Cronache

Caporalato, lavoratori sfiniti nei lager di due aziende agricole

Le violenze fisiche e psicologiche erano all'ordine del giorno. Emblematica un'aggressione conclusasi con la frattura di un arto e 30 giorni di prognosi

Caporalato, lavoratori sfiniti nei lager di due aziende agricole

"Gli imprenditori non hanno ancora compreso la gravità di tale condotta". Sono dure le parole pronunciate dal colonnello Nicola Lorenzon, comandante provinciale dei Carabinieri di Foggia, in seguito al blitz messo a segno all'alba di domenica 10 febbraio contro il caporalato e lo sfruttamento del lavoro. Nel mirino delle investigazioni, condotte con tempi e modalità differenti, sono finite due aziende medio-grandi della Capitanata. Si tratta della 'Ortofrutta De Martino', con sede a Zapponeta, che conta nei periodi delle campagne stagionali fino a 200 lavoratori. E della 'Perugini Libero', con sede a Foggia, che si occupa di raccolta e trasformazione di ortofrutta con picchi fino a 100 dipendenti.

Nel dettaglio sono tre le ordinanze di misura cautelare (una in carcere, due ai domiciliari) eseguite. Sono così finiti nei guai gli imprenditori Libero Perugini (classe 1982), Giovanni Capocchiano e Natale De Martino (entrambi classe 1954). Colpiti dall'ordinanza anche tre collaboratori dei suddetti. Tutti di origine straniera (uno della Nuova Guinea, due del Marocco) il loro ruolo era quello di individuare la manodopera da impiegare a basso costo e in condizioni di sfruttamento. La stessa, per la maggior parte, veniva acquisita dai ghetti di migranti presenti sul territorio. Attualmente sono ricercati all'estero.

L'operazione del 10 febbraio è l'esito finale di due distinte attività investigative dirette dalla Procura della Repubblica di Foggia e finalizzate al contrasto dell'insidiosa piaga del caporalato. Un pool appositamente costituito in seno alla Procura e l'intervento del Nucleo Ispettorato del Lavoro ha permesso di individuare all'interno della realtà lavorativa delle due aziende la presenza di operai sfruttati sia da un punto di vista economico, sia psicologicamente. Tra i lavoratori vi erano braccianti di origine africana (con paghe da 3,50/4 euro all'ora) e di origine albanese (pagati 6,50 euro all'ora). La differente paga risponde al diverso grado di disperazione o di stato di bisogno.

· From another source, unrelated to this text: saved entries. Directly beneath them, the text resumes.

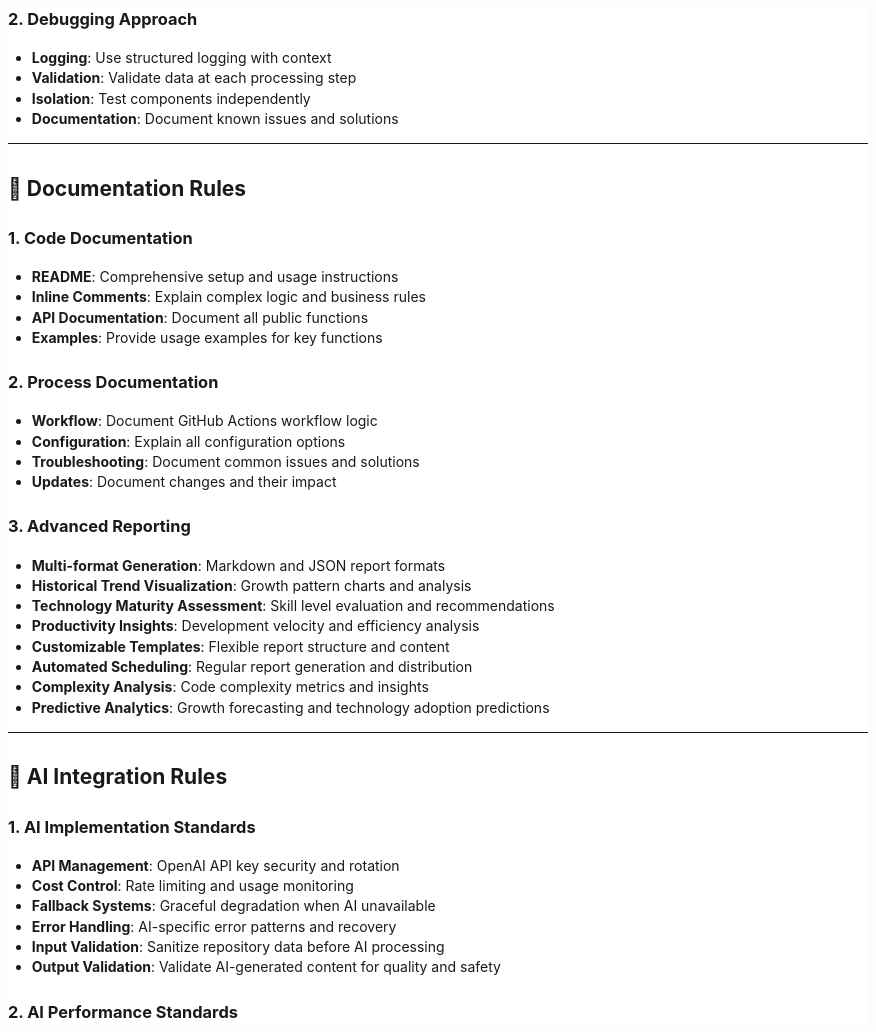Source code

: ### **2. Debugging Approach**

- **Logging**: Use structured logging with context
- **Validation**: Validate data at each processing step
- **Isolation**: Test components independently
- **Documentation**: Document known issues and solutions

---

## 📝 **Documentation Rules**

### **1. Code Documentation**

- **README**: Comprehensive setup and usage instructions
- **Inline Comments**: Explain complex logic and business rules
- **API Documentation**: Document all public functions
- **Examples**: Provide usage examples for key functions

### **2. Process Documentation**

- **Workflow**: Document GitHub Actions workflow logic
- **Configuration**: Explain all configuration options
- **Troubleshooting**: Document common issues and solutions
- **Updates**: Document changes and their impact

### **3. Advanced Reporting**

- **Multi-format Generation**: Markdown and JSON report formats
- **Historical Trend Visualization**: Growth pattern charts and analysis
- **Technology Maturity Assessment**: Skill level evaluation and recommendations
- **Productivity Insights**: Development velocity and efficiency analysis
- **Customizable Templates**: Flexible report structure and content
- **Automated Scheduling**: Regular report generation and distribution
- **Complexity Analysis**: Code complexity metrics and insights
- **Predictive Analytics**: Growth forecasting and technology adoption predictions

---

## 🤖 **AI Integration Rules**

### **1. AI Implementation Standards**

- **API Management**: OpenAI API key security and rotation
- **Cost Control**: Rate limiting and usage monitoring
- **Fallback Systems**: Graceful degradation when AI unavailable
- **Error Handling**: AI-specific error patterns and recovery
- **Input Validation**: Sanitize repository data before AI processing
- **Output Validation**: Validate AI-generated content for quality and safety

### **2. AI Performance Standards**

I braccianti, sistemati in roulotte e bungalow fatiscenti nei pressi delle aziende, erano costretti a pagare al caporale una pigione mensile di 15 euro per vivere in luoghi angusti e dalle condizioni igieniche pessime. Come se non bastasse, nei confronti delle vittime venivano mosse minacce, violenze e vessazioni psicologiche. Emblematica un'aggressione conclusasi con la frattura di un arto e 30 giorni di prognosi. A ribadire lo stato di subordinazione, negli stessi ambienti era affisso un cartello che minacciava la perdita del titolo abilitativo alla permanenza sul territorio nazionale in caso di licenziamento o di dimissioni del lavoratore. L'orario standard di 10 ore, solo talvolta prevedeva una pausa minima. Del tutto assenti, invece, i periodi di riposo e di malattia.

Numerosi i reati contestati ai responsabili: intermediazione illecita, sfruttamento del lavoro, false dichiarazioni all'Inps, violazioni amministrative riguardanti il settore della sicurezza e dell'igiene dei luoghi di lavoro. Nel 2019 la lotta al caporalato in Puglia non ha conosciuto un attimo di tregua. Si è infatti registrato un +58%, passando dagli 8 arresti del 2018 ai 55 dello scorso anno. Stessa cosa per le denunce (+426%) con un balzo a 100 rispetto alle 19 dell'anno precedente.

Basti inoltre pensare che solo nel foggiano 51 soggetti sono stati indagati per sfruttamento della manodopera.